Une influence sur la composition du gouvernement

Par ailleurs, ces élections ne déterminent pas encore la direction que prendra la politique suisse. Au mois de décembre, les deux chambres du Parlement se réuniront pour désigner les sept membres du Conseil fédéral. “Les élections parlementaires en Suisse ne déterminent pas la composition du gouvernement”, rappelle Pascal Sciarini. 

Sauf raz-de-marée électoral qui ne se produit jamais, on ne change pas la composition du gouvernement par une élection parlementaire.

Pascal Sciarini, professeur de sciences politiques à l'Université de Genève

Cette composition on la connaît à l’avance, c’est la fameuse formule magique et ses déclinaisons (les trois partis arrivés en tête des élections fédérales ont droit à 2 sièges et le quatrième parti a droit à un siège, NDLR), poursuit le professeur. Donc sauf raz-de-marée électoral qui ne se produit jamais, on ne change pas la composition du gouvernement par une élection parlementaire, ce qui a un effet désincitatif pour la participation.” 

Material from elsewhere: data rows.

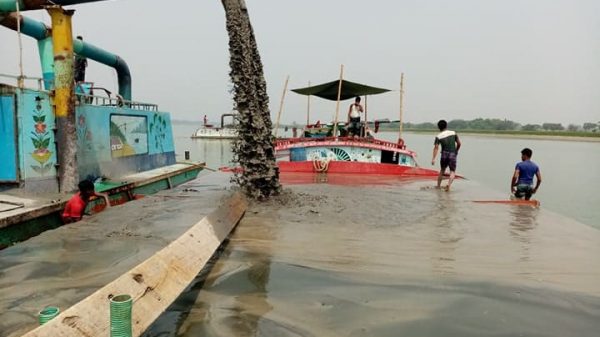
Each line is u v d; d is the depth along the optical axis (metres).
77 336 3.29
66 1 10.19
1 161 8.95
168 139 16.78
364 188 13.89
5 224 6.96
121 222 8.18
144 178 12.60
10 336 3.88
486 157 46.59
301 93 21.17
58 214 8.40
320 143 18.53
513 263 6.30
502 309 4.66
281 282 5.29
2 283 5.09
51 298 4.70
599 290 5.27
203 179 15.52
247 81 10.84
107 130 12.11
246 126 10.90
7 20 10.46
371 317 4.38
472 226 8.73
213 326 4.07
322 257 6.35
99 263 5.82
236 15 10.77
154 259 4.65
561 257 6.64
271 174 11.28
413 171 18.12
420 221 9.12
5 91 8.81
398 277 5.58
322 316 4.37
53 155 9.50
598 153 59.56
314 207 10.25
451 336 4.03
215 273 5.54
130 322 3.16
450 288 5.24
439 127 14.20
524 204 11.39
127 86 17.44
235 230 7.86
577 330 4.22
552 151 63.41
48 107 9.38
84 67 14.82
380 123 21.47
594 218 15.39
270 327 4.09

Si le Parlement glisse à droite, la composition du Conseil fédéral, élu par l'Assemblée fédérale et non le peuple, ne devrait pas être remise en cause. Actuellement, l’UDC, le PS, le Parti libéral-radical (PLR) comptent deux sièges chacun. Le Centre possède un fauteuil. 

Ce 22 octobre, “le Centre a dépassé le PLR, un des partis historiques à la base de cet État-Nation”, note Amit Juillard. “L’enjeu sera de déterminer qui du Centre ou du PLR ne devra se satisfaire que d’un seul siège”, poursuit-il. Cependant, le journaliste ajoute que le président du Centre assure qu'“il ne va pas attaquer un siège d’un Conseiller fédéral qui ne démissionne pas”. De ce fait, il pense que “Le Centre attendra patiemment son heure pour essayer d’obtenir un siège à son frère ennemi du centre-droit.”